Individuals and households are facing these challenges against a backdrop of stagnant real wage growth and fiscally strained public sector programs. With the aging of the baby boom generation and rising life expectancy, the number of retirees receiving public support has increased markedly, putting fiscal pressures on the Social Security, Medicare, and Medicaid programs. At the same time, health-care costs for seniors continue to rise. Taken together, demographic changes, gains in longevity, and higher medical costs mean that a large and increasing share of our nation’s resources is devoted to supporting the elderly. Absent a dramatic change in policy, the public costs of providing care for seniors will rise. This growth presents additional public sector challenges, which, if unmet, will create uncertainty about how much individuals can reasonably expect to rely on these programs to support them in their retirement years. A founding principle of The Hamilton Project’s economic strategy is that individual economic security is a cornerstone of our nation’s long-term prosperity. Achieving financial wellbeing in retirement is an important component of that goal. In that spirit we offer this framing document to bring attention to trends in Americans’ financial security and preparedness for retirement.

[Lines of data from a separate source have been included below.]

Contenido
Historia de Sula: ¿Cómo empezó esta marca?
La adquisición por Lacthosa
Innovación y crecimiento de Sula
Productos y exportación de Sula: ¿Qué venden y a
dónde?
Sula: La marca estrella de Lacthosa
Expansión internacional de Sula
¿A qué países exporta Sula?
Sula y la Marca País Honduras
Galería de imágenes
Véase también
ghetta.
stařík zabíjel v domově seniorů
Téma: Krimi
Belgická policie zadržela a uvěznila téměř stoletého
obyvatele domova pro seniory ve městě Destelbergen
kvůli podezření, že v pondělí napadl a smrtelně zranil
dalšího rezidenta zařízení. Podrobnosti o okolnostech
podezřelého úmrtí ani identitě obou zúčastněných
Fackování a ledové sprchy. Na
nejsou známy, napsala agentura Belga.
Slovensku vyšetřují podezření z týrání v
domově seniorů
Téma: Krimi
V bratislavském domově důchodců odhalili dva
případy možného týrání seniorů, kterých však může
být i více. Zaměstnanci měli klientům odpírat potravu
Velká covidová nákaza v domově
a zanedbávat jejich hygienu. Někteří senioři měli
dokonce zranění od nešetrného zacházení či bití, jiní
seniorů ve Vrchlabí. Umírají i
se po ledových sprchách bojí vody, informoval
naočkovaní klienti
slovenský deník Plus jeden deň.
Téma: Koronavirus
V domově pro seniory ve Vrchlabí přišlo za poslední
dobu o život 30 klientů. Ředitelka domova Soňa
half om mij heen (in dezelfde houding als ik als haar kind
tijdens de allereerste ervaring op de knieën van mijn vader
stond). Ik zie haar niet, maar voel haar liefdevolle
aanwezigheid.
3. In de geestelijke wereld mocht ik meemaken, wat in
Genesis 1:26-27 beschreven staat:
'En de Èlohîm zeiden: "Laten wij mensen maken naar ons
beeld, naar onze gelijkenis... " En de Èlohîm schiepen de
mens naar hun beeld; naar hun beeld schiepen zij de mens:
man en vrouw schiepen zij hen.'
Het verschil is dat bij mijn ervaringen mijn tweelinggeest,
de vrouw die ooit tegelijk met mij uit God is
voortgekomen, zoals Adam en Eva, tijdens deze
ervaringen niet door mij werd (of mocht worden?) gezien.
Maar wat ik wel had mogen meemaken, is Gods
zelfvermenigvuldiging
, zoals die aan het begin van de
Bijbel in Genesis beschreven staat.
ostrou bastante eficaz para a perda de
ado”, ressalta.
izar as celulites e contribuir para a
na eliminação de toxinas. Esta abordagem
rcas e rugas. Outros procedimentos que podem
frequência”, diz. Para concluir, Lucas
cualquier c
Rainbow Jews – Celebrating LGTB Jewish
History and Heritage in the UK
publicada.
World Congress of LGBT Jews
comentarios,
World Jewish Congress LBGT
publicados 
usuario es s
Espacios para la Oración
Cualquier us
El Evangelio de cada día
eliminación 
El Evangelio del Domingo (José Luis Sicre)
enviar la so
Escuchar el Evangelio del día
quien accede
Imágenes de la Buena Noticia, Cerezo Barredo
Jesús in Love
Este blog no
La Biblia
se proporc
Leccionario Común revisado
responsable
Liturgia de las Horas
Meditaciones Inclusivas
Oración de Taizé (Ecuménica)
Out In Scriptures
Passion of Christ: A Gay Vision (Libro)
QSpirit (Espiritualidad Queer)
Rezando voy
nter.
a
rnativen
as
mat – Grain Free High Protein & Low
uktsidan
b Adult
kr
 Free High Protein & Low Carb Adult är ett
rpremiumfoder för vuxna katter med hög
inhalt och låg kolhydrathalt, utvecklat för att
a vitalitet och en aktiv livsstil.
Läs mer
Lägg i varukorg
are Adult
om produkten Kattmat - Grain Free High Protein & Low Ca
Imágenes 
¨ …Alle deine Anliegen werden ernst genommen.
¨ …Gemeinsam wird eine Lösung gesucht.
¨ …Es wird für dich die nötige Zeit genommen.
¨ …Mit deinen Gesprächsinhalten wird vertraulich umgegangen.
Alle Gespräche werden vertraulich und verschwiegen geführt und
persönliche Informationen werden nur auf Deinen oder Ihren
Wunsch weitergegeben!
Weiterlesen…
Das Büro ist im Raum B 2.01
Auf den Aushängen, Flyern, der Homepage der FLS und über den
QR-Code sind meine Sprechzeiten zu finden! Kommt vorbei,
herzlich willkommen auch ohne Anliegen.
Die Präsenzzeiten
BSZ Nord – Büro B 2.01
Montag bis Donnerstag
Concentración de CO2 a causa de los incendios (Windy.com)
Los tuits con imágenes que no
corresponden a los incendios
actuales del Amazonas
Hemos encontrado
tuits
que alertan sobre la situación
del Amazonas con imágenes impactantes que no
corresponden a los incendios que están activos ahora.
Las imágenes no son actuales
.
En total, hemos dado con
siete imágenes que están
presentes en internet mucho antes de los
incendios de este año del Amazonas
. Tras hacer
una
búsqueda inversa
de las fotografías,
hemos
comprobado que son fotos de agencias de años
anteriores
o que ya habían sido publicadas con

Chapter 1: The Challenges of Preparing for Retirement
- Only half of nonretired American adults expect to have enough money to live comfortably in retirement.
- Americans are living longer: More than three out of five 65-year-olds today will reach age 80, a marked increase from 50 years ago.
- Around one-half of American seniors will pay out-of-pocket expenses for long-term services and supports, such as nursing home facilities or home-based health care.
Chapter 2: How Americans Save
In 1978 two-thirds of dedicated retirement assets were held in traditional pensions; by contrast, only one-third are today.
Middle-class households near retirement age have about as much wealth in their homes as they do in their retirement accounts.
Among households near retirement age, those in the top half of the net worth distribution had more wealth in 2013 than their counterparts did in 1989, while those in the bottom half had less wealth.
Home equity is a very important source of net worth to all but the wealthiest households near retirement age.
Chapter 3: Challenges for the Future
Basic financial concepts are not well understood by many Americans.
The ratio of current workers to current Social Security beneficiaries is half what it was in 1960.
Federal tax breaks to incentivize retirement saving totaled nearly $100 billion in 2014.